There are milestones in your gun dog’s education. Learning to whoa on command and finding a bird by scent are two that Cooper (Coop for short) soon mastered. He took to training with farm-raised quail like a natural and the transition from gun pup to gun dog occurred this past fall. It was a drizzling Saturday morning when I took Cooper to Babcock Pond in Colchester
a put-and-take bird spot for his first hunt. I knew the birds were stocked. I also knew Cooper wouldn’t care. I hoped the rain would keep the fair-weather hunters at home watching the Outdoor channel. I wanted to have the area all to ourselves and we did. There would be no dogs distract Cooper from executing on his studies. The air was perfect for scenting birds. The gun pup was excited that I had chosen him over his rival for my attention, Bella. The rescue stayed at home with Ms. Deborah and she cried for an hour after we left the house. At Babcock, the state had been clearing pines. The road was ripped up from the skidder with puddles large enough to hide a Buick. With the Ruger
in the crock of my arm, I insisted Cooper follow me. As if you know what you’re doing he must have thought. Cooper had other plans and somewhere between the stand of hemlock and the open field a pheasant hen clucked hello. Cooper was dizzy with excitement. He took the command to work to the left where I pointed and searched using that nose of his. He worked fast and suddenly stopped, sort how Ms. Deborah stops in front of the Saks
windows on Fifth Avenue. In all the excitement he couldn’t remember which paw to hold up. It was pure slap stick. Are you a comedian or a pointer?
He was convinced the bird was nearby. I couldn’t find it until I almost stepped on her. Cooper was locked. Still as stone. Paw raised and tail out. The training was coming back to him. Whoa. We kill them in the air.

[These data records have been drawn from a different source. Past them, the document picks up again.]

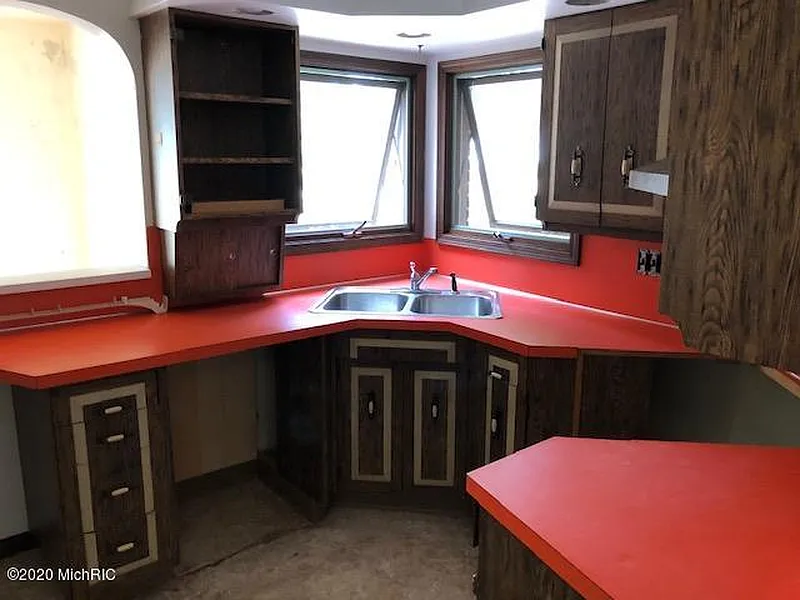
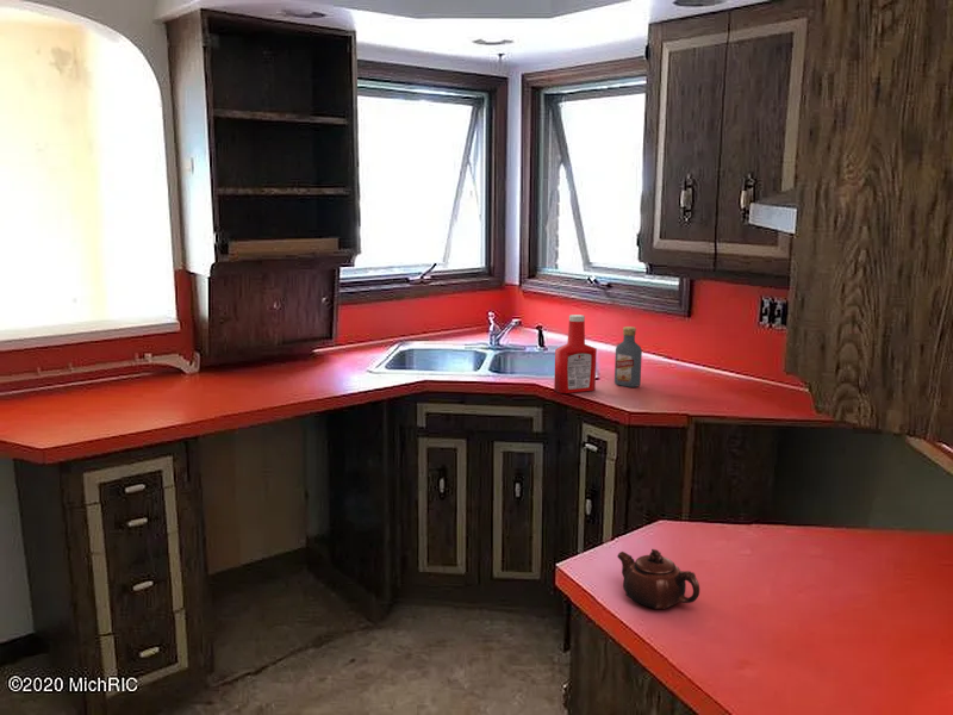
+ soap bottle [553,313,598,394]
+ vodka [613,325,643,388]
+ teapot [616,548,700,610]
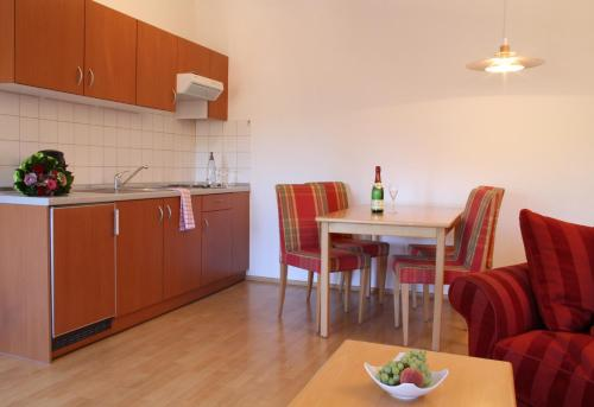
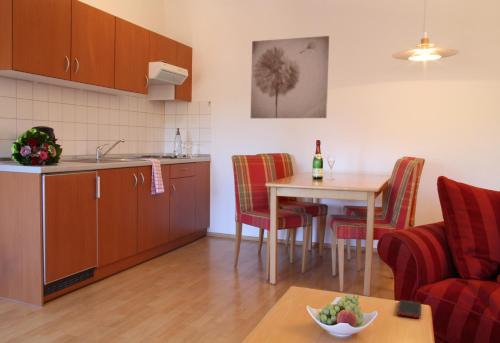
+ wall art [250,35,330,119]
+ cell phone [396,299,422,319]
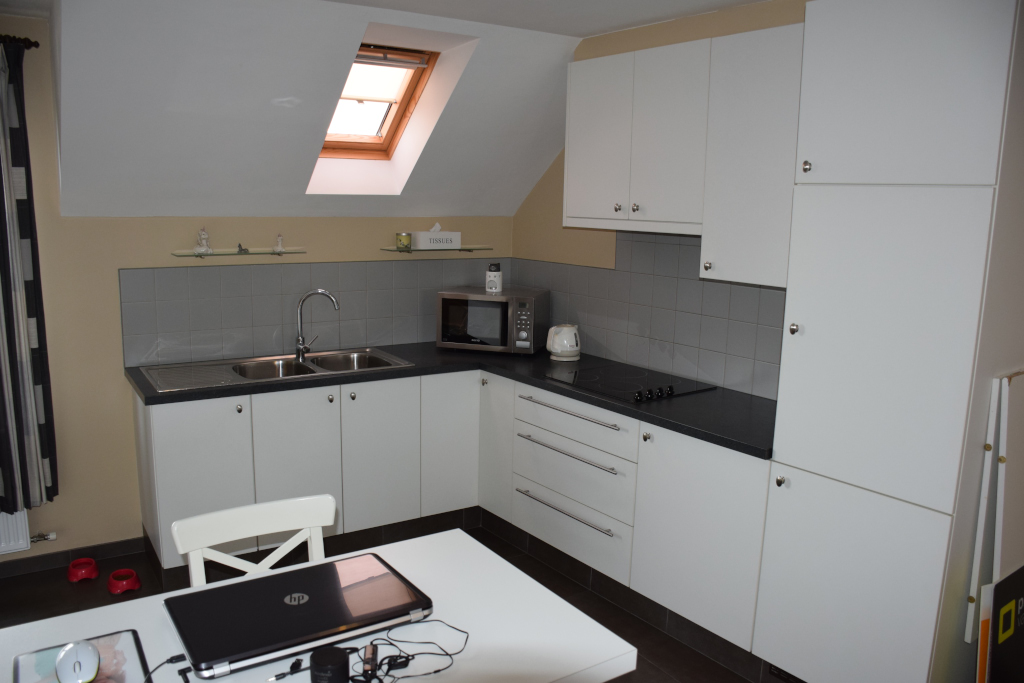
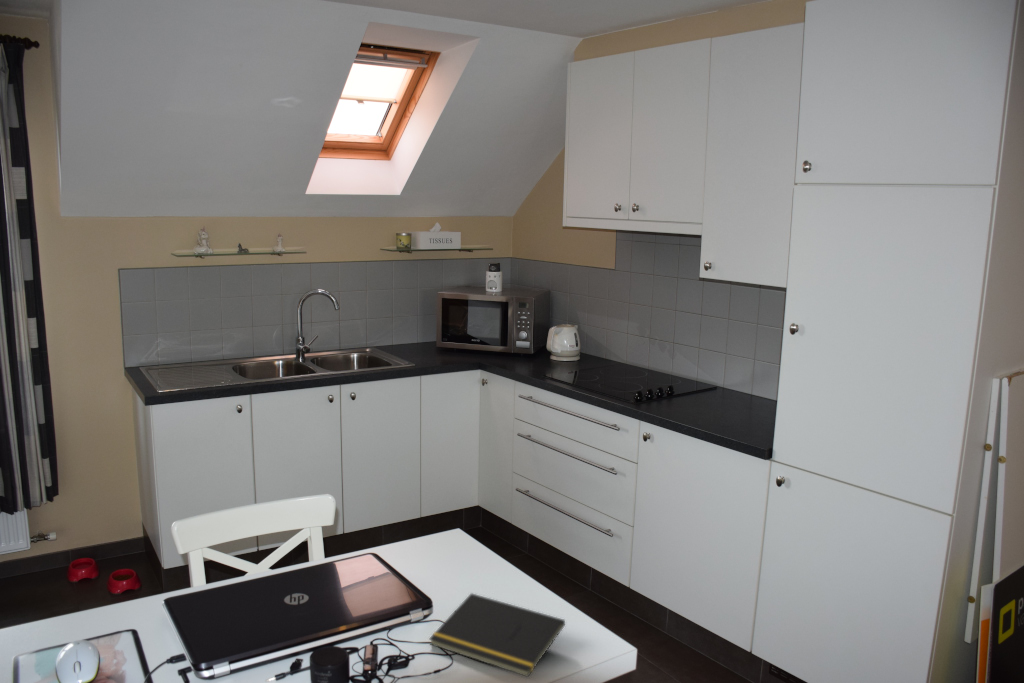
+ notepad [428,592,566,678]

She kicked up and as wily as a grouse put the pine boughs between me and her. The Red Label’s
lower barrel coughed. A good clean miss. We followed the bird again but it was getting late. Cooper would have stayed until either I learned to shoot straight or the hen passed out from exhaustion. It wasn’t a beautiful point but it was his first hunt and showed he had learned his lessons well and has a heart for hunting.